Explore the material:
[a] In the passage on Eduard Shevardnadze, whom does he allege was instrumental in the opposition's success in unseating him?
[b] Copy the passage on Eduard Shevardnadze word for word from "TBILISI -- Eduard" to "most important roles.".

TBILISI -- Eduard Shevardnadze, the deposed Georgian president and an embittered, broken man, told The Telegraph yesterday that he had "rescued the world" from the brink of nuclear catastrophe by ending the Cold War, only to be betrayed by the West.
 
Speaking at his official residence on a hill overlooking Tbilisi, the man who was once one of the world's most feted politicians said he had been let down. "If the Cold War had not stopped there would have been a Third World War," he said. "We rescued the world. I'm not saying that I did it alone but I played one of the most important roles.
 
"There were 40,000 Soviet tanks in Europe and hundreds of thousands of guns. Within 24 hours they could have been on the Atlantic coast [of France] but we didn't do that even when the hotheads wanted to use force in Berlin and crush Solidarity in Poland."
 
But Mr Shevardnadze now believes that the United States helped to orchestrate his downfall. Upset by what he saw as a gross betrayal by his friends, the 75-year-old strongman vented his sense of hurt, particularly at the role of Richard Miles, the American ambassador, whom he alleged was instrumental in the opposition's success in unseating him, as well as local activists backed with American money.

The data:
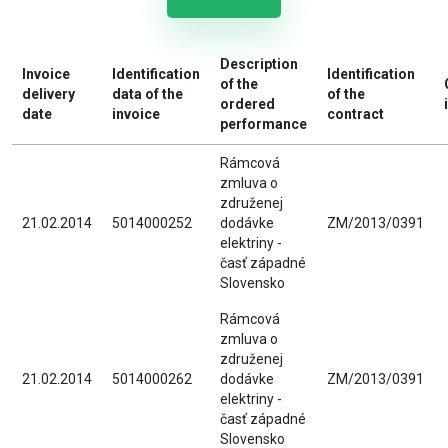
Description
Invoice
Identification
Identification
of the
delivery
data of the
of the
ordered
date
invoice
contract
performance
Rámcová
zmluva o
združenej
21.02.2014
5014000252
dodávke
ZM/2013/0391
elektriny -
časť západné
Slovensko
Rámcová
zmluva o
združenej
21.02.2014
5014000262
dodávke
ZM/2013/0391
elektriny -
časť západné
Slovensko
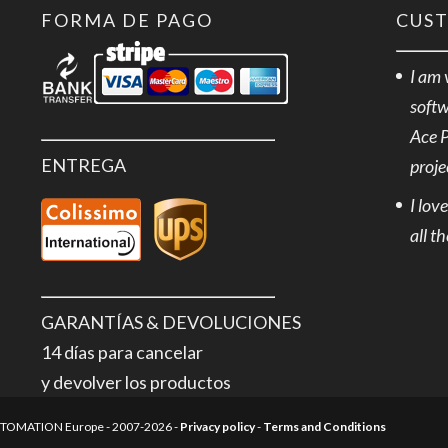
FORMA DE PAGO
CUS
I am 
softw
Ace 
ENTREGA
proje
I lov
all t
GARANTÍAS & DEVOLUCIONES
14 días para cancelar
y devolver los productos
AUTOMATION Europe - 2007-2026 -
Privacy policy
-
Terms and Conditions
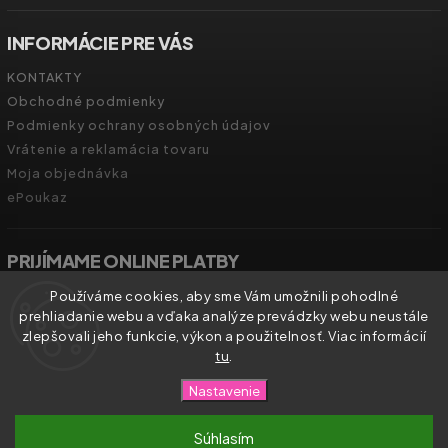
INFORMÁCIE PRE VÁS
KONTAKTY
Obchodné podmienky
Podmienky ochrany osobných údajov
Vrátenie a reklamácia tovaru
Moja objednávka
ePoukaz
PRIJÍMAME ONLINE PLATBY
Používáme cookies, aby sme Vám umožnili pohodlné
prehliadanie webu a vďaka analýze prevádzky webu neustále
zlepšovali jeho funkcie, výkon a použitelnosť. Viac informácií
tu
.
Copyright 2026
Zdravíčko.shop
. Všetky práva vyhradené.
Nastavenie
Vytvořil
Shoptet
| Design
Shoptak.cz.
Súhlasím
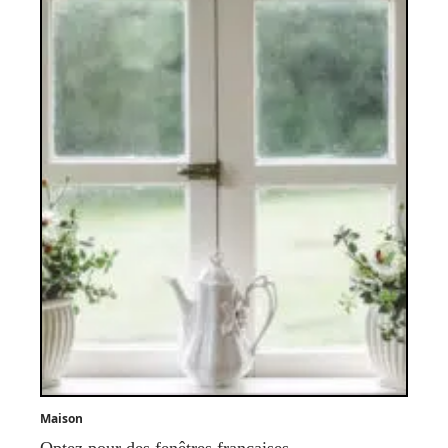
Maison
Optez pour des fenêtres françaises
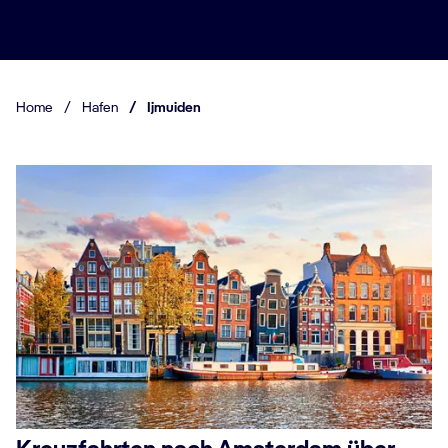
Home
/
Hafen
/
Ijmuiden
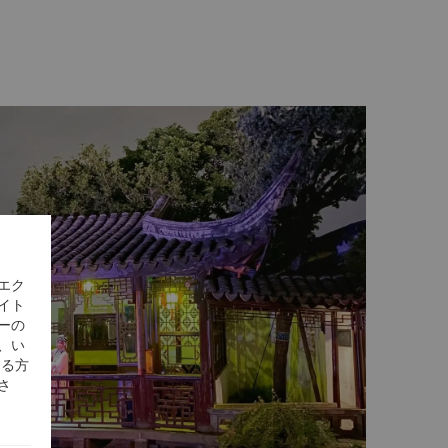
エク
イト
ーの
、い
する方
さ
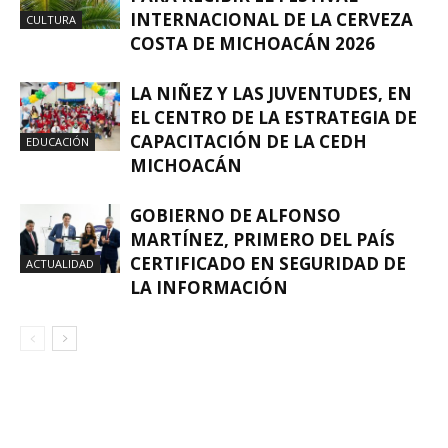
INTERNACIONAL DE LA CERVEZA
CULTURA
COSTA DE MICHOACÁN 2026
LA NIÑEZ Y LAS JUVENTUDES, EN
EL CENTRO DE LA ESTRATEGIA DE
CAPACITACIÓN DE LA CEDH
EDUCACIÓN
MICHOACÁN
GOBIERNO DE ALFONSO
MARTÍNEZ, PRIMERO DEL PAÍS
CERTIFICADO EN SEGURIDAD DE
ACTUALIDAD
LA INFORMACIÓN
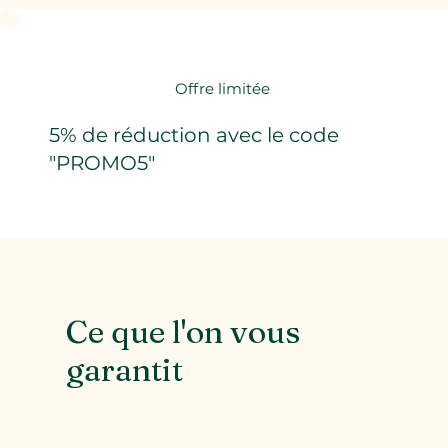
Offre limitée
5% de réduction avec le code
"PROMO5"
Ce que l'on vous
garantit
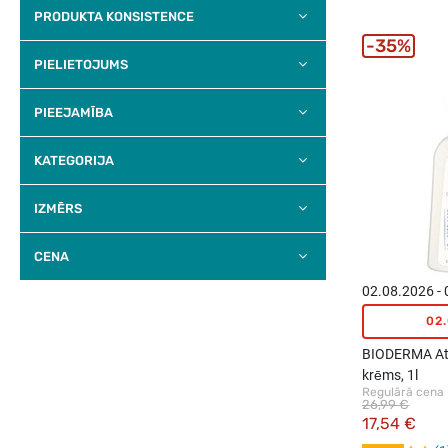
PRODUKTA KONSISTENCE
35%
PIELIETOJUMS
PIEEJAMĪBA
KATEGORIJA
IZMĒRS
CENA
02.08.2026 -
02
BIODERMA At
krēms, 1l
Regulārā cena
26,99 €
17,54 €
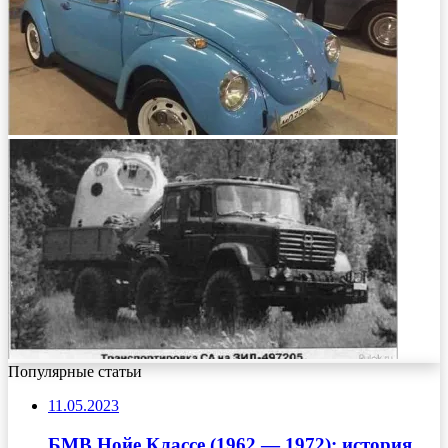
Популярные статьи
11.05.2023
БМВ Нойе Классе (1962 — 1972): история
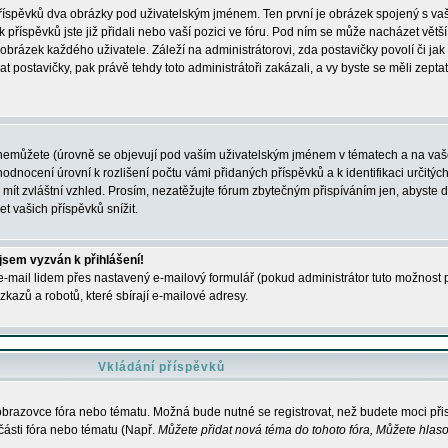
 příspěvků dva obrázky pod uživatelským jménem. Ten první je obrázek spojený s vaš
ik příspěvků jste již přidali nebo vaší pozici ve fóru. Pod ním se může nacházet vět
í obrázek každého uživatele. Záleží na administrátorovi, zda postavičky povolí či jak 
postavičky, pak právě tehdy toto administrátoři zakázali, a vy byste se měli zepta
nemůžete (úrovně se objevují pod vaším uživatelským jménem v tématech a na vaše
odnocení úrovní k rozlišení počtu vámi přidaných příspěvků a k identifikaci určitých
ít zvláštní vzhled. Prosím, nezatěžujte fórum zbytečným přispíváním jen, abyste d
 vašich příspěvků snížit.
 jsem vyzván k přihlášení!
-mail lidem přes nastavený e-mailový formulář (pokud administrátor tuto možnost po
azů a robotů, které sbírají e-mailové adresy.
Vkládání příspěvků
 obrazovce fóra nebo tématu. Možná bude nutné se registrovat, než budete moci přis
části fóra nebo tématu (Např.
Můžete přidat nová téma do tohoto fóra, Můžete hlasov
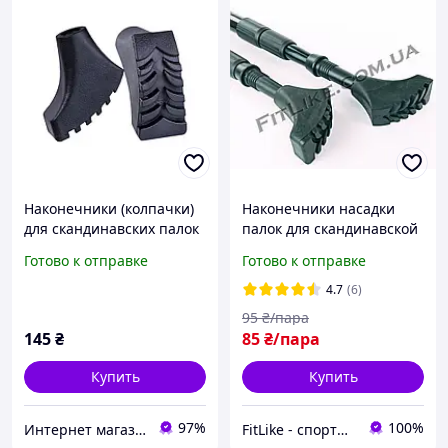
Наконечники (колпачки)
Наконечники насадки
для скандинавских палок
палок для скандинавской
Gemini GN-1001 сапогb
ходьбы Boots
Готово к отправке
Готово к отправке
резиновый Черный
(треккинговых палок)
4.7
(6)
95
₴/пара
145
₴
85
₴/пара
Купить
Купить
97%
100%
Интернет магазин Sport-Kvartal.com.ua №1 по спортивным товарам.
FitLike - спортивний інтернет-магазин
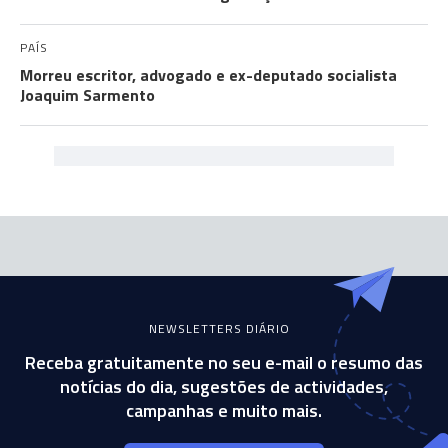
PAÍS
Morreu escritor, advogado e ex-deputado socialista
Joaquim Sarmento
NEWSLETTERS DIÁRIO
Receba gratuitamente no seu e-mail o resumo das
notícias do dia, sugestões de actividades,
campanhas e muito mais.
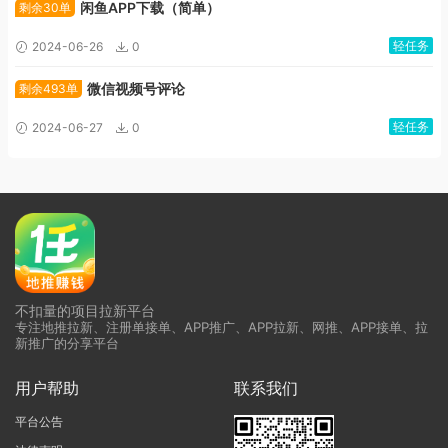
闲鱼APP下载（简单）
剩余30单
轻任务
2024-06-26
0
微信视频号评论
剩余493单
轻任务
2024-06-27
0
不扣量的项目拉新平台
专注地推拉新、注册单接单、APP推广、APP拉新、网推、APP接单、拉
新推广的分享平台
用户帮助
联系我们
平台公告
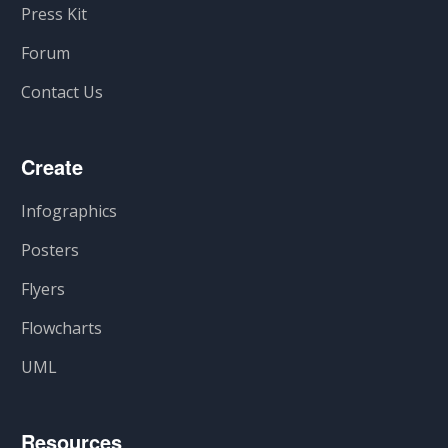
Press Kit
Forum
Contact Us
Create
Infographics
Posters
Flyers
Flowcharts
UML
Resources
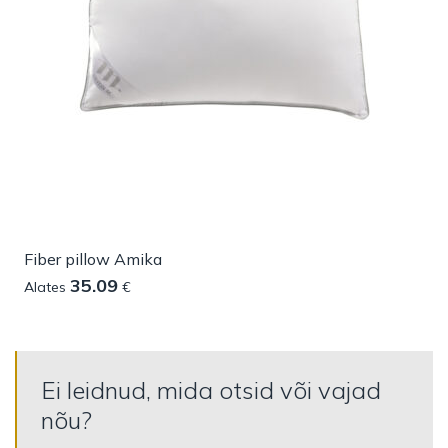
Fiber pillow Amika
35.09
Alates
€
Ei leidnud, mida otsid või vajad
nõu?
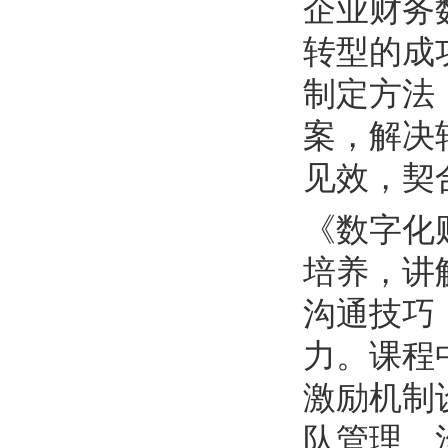
企业财务
转型的成
制定方法
案，解决
见效，契
《数字化
培养，讲
沟通技巧
力。课程
激励机制
队管理、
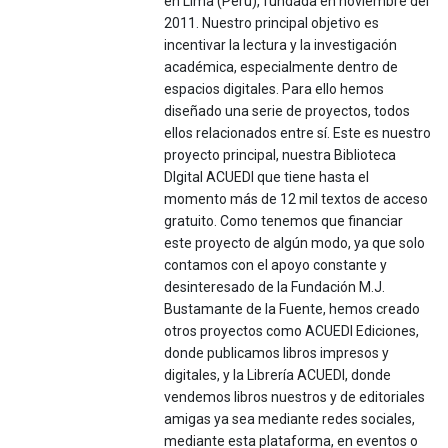
en Lima (Perú), fundada en noviembre del
2011. Nuestro principal objetivo es
incentivar la lectura y la investigación
académica, especialmente dentro de
espacios digitales. Para ello hemos
diseñado una serie de proyectos, todos
ellos relacionados entre sí. Este es nuestro
proyecto principal, nuestra Biblioteca
DIgital ACUEDI que tiene hasta el
momento más de 12 mil textos de acceso
gratuito. Como tenemos que financiar
este proyecto de algún modo, ya que solo
contamos con el apoyo constante y
desinteresado de la Fundación M.J.
Bustamante de la Fuente, hemos creado
otros proyectos como ACUEDI Ediciones,
donde publicamos libros impresos y
digitales, y la Librería ACUEDI, donde
vendemos libros nuestros y de editoriales
amigas ya sea mediante redes sociales,
mediante esta plataforma, en eventos o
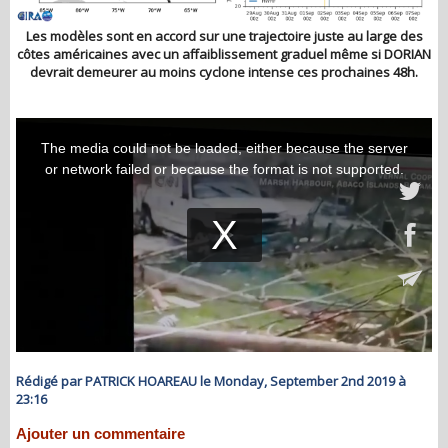
Les modèles sont en accord sur une trajectoire juste au large des
côtes américaines avec un affaiblissement graduel même si DORIAN
devrait demeurer au moins cyclone intense ces prochaines 48h.
Rédigé par PATRICK HOAREAU le Monday, September 2nd 2019 à
23:16
Ajouter un commentaire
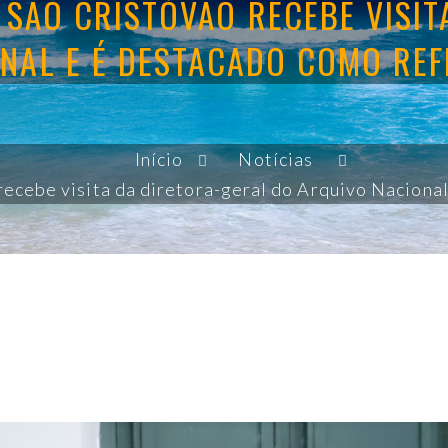
 SÃO CRISTÓVÃO RECEBE VISIT
NAL E É DESTACADO COMO REF
Início
Notícias
recebe visita da diretora-geral do Arquivo Nacional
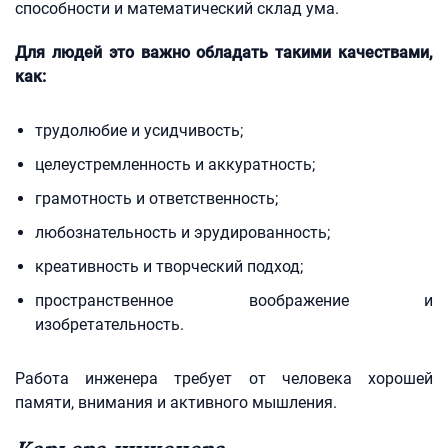
способности и математический склад ума.
Для людей это важно обладать такими качествами,
как:
трудолюбие и усидчивость;
целеустремленность и аккуратность;
грамотность и ответственность;
любознательность и эрудированность;
креативность и творческий подход;
пространственное воображение и
изобретательность.
Работа инженера требует от человека хорошей
памяти, внимания и активного мышления.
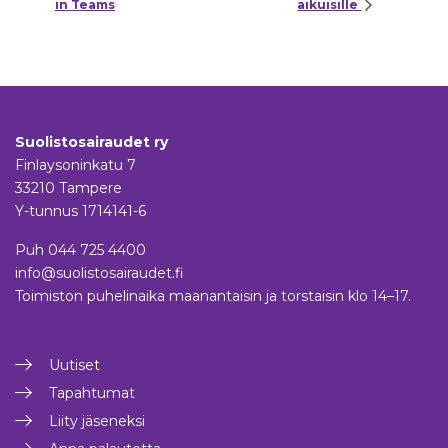
in Teams
aikuisille
Suolistosairaudet ry
Finlaysoninkatu 7
33210 Tampere
Y-tunnus 1714141-6
Puh
044 725 4400
info@suolistosairaudet.fi
Toimiston puhelinaika maanantaisin ja torstaisin klo 14–17.
Uutiset
Tapahtumat
Liity jäseneksi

Responses for each task:
[a] Richard Miles, the American ambassador.

[b]
TBILISI -- Eduard Shevardnadze, the deposed Georgian president and an embittered, broken man, told The Telegraph yesterday that he had "rescued the world" from the brink of nuclear catastrophe by ending the Cold War, only to be betrayed by the West.
 
Speaking at his official residence on a hill overlooking Tbilisi, the man who was once one of the world's most feted politicians said he had been let down. "If the Cold War had not stopped there would have been a Third World War," he said. "We rescued the world. I'm not saying that I did it alone but I played one of the most important roles.